A Rue89Lyon, nous sommes particulièrement engagés sur la question de l’éducation aux médias et à l’information (EMI). Nous avons voulu faire le point sur les grandes évolutions de l’EMI, avec Marlène Loicq, maîtresse de conférences au Centre d’étude des discours, images, textes, écrits et communication (CEDITEC) à l’Université Paris-Est Créteil. Elle est l’auteure d’une thèse comparative sur l’éducation aux médias en Australie, au Québec et en France. Entretien.
Rue89Lyon. Existe-t-il une définition officielle de l’éducation aux médias et à l’information (EMI) ?
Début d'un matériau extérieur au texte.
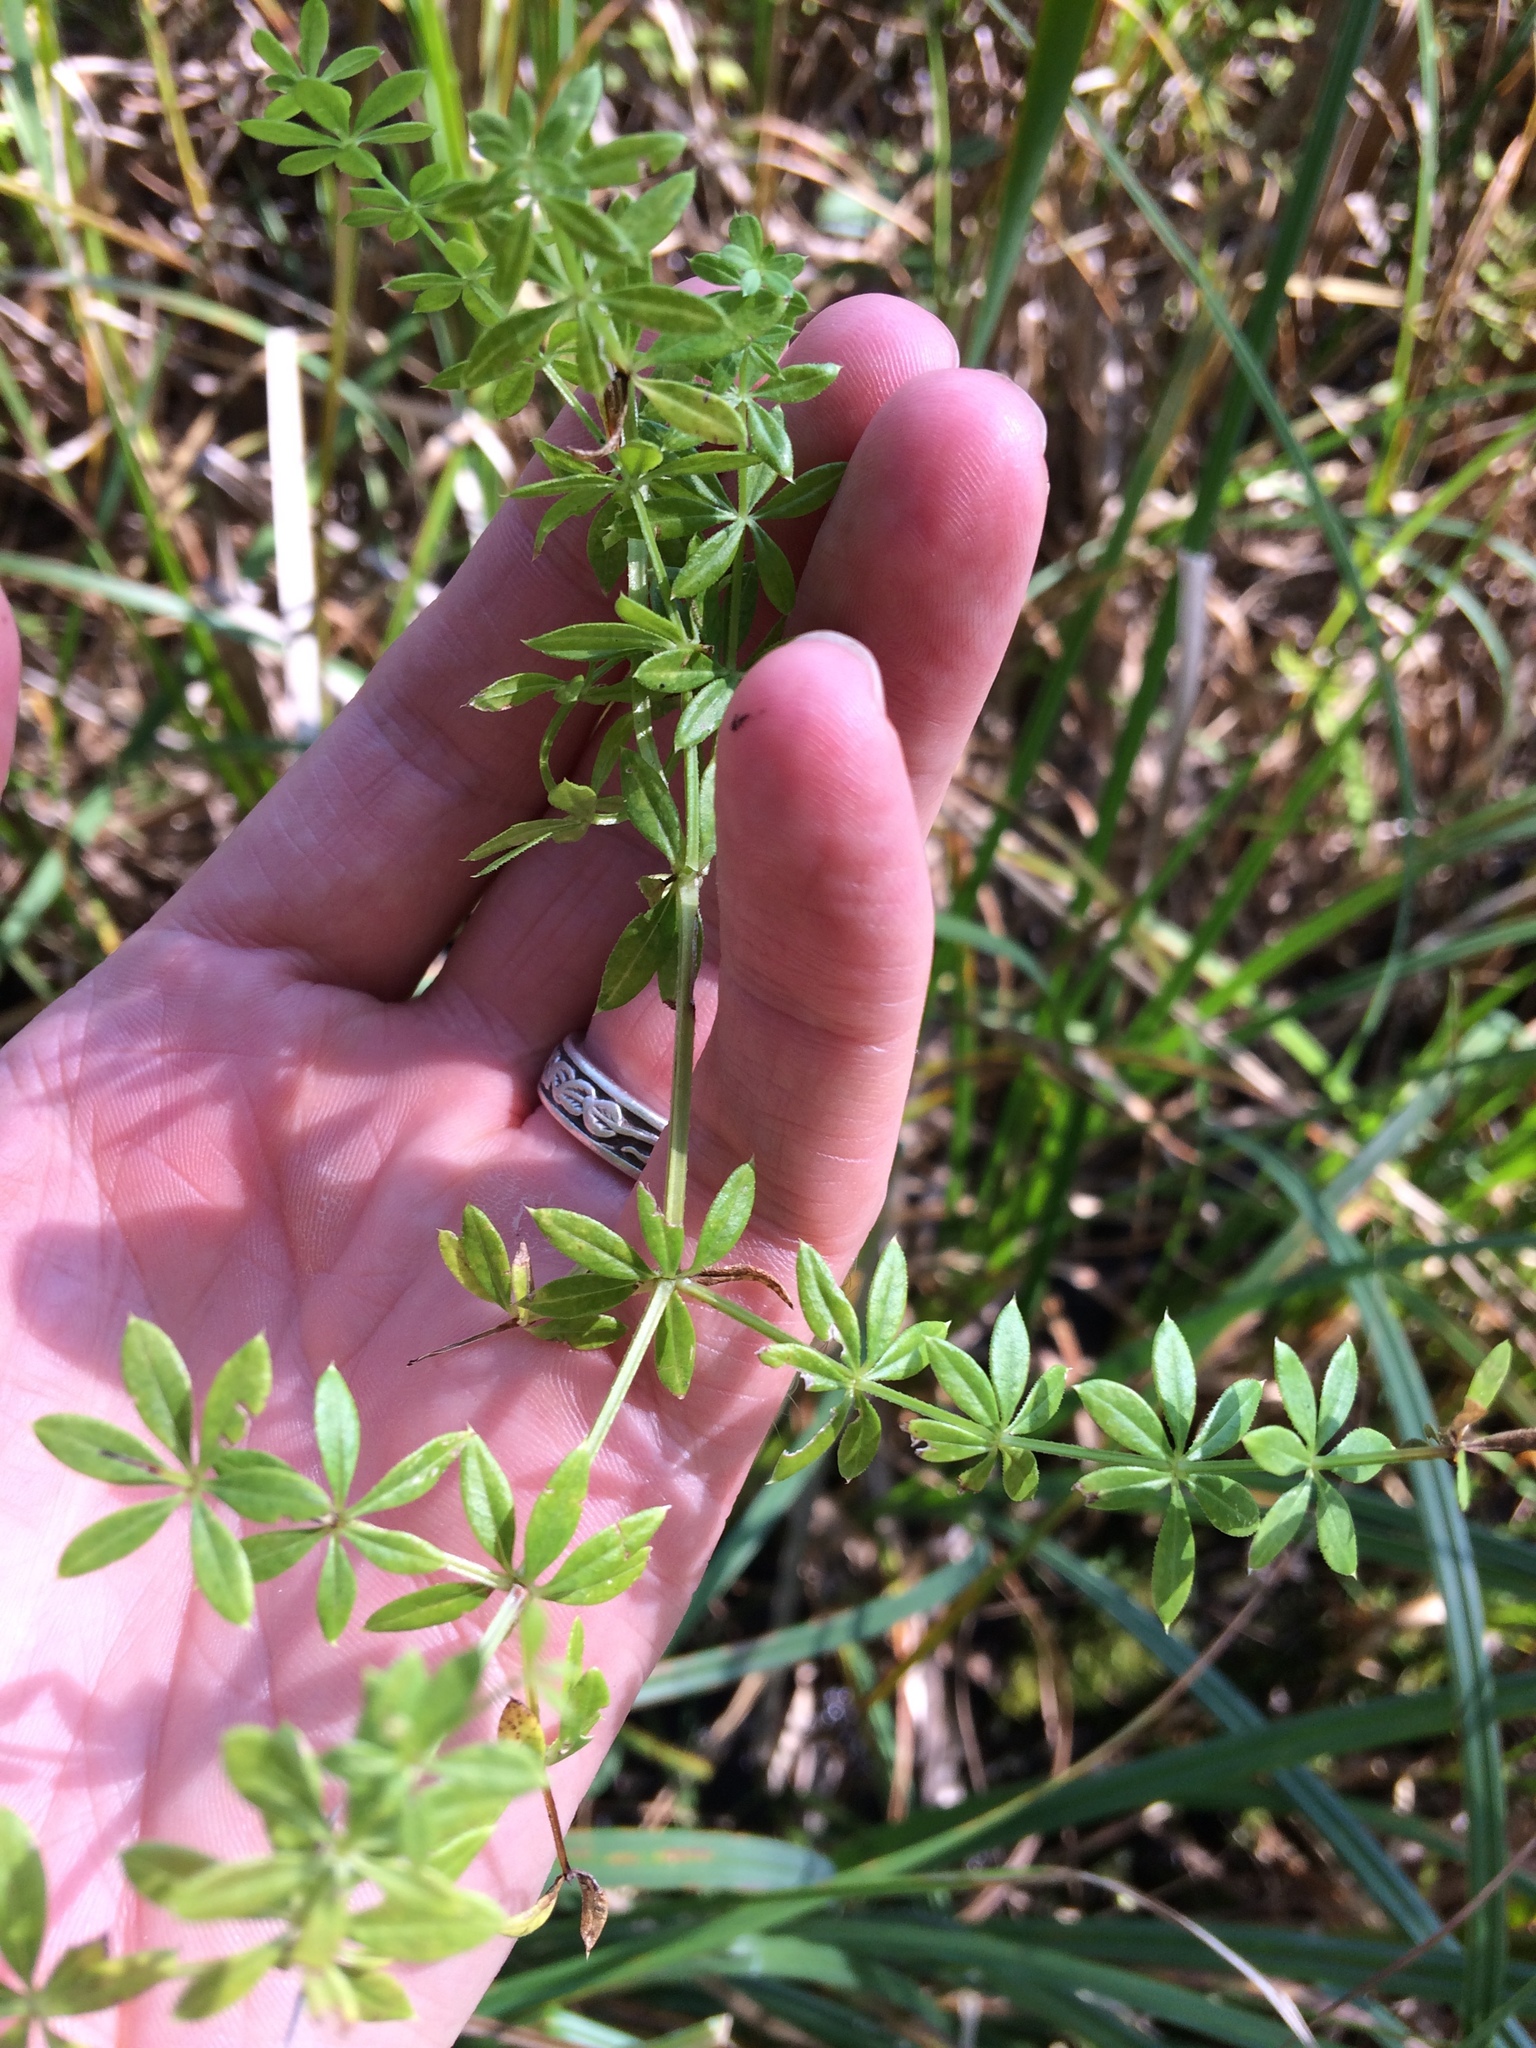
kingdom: Plantae
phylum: Tracheophyta
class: Magnoliopsida
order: Gentianales
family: Rubiaceae
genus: Galium
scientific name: Galium asprellum
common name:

Marlène Loicq. Justement non, et cette absence de définition participe, d’après moi, à la difficulté d’implantation de l’EMI en France. “Education” et “médias” sont déjà deux termes sur lesquels les acteurs ne s’entendent pas toujours. Depuis 2012, l’Unesco a ajouté la notion d’information. Aujourd’hui, les pouvoirs publics vendent “l’éducation aux médias et à l’information » comme un label sans qu’il y ait de définition consensuelle connue et comprise par tous. Cela traduit la volonté de donner un cadre commun à tous les acteurs de l’EMI sauf qu’il s’agit de personnes avec des cultures professionnelles et des approches différentes. Ainsi, ce flou nécessite de systématiquement définir de quoi on parle quand on évoque l’EMI ; mais d’un autre côté, il laisse une certaine liberté aux éducateurs sur le terrain.
« L’enjeu majeur de l’éducation aux médias est de comprendre comment se fabrique l’information »
Quelle est votre vision et votre définition de l’EMI ?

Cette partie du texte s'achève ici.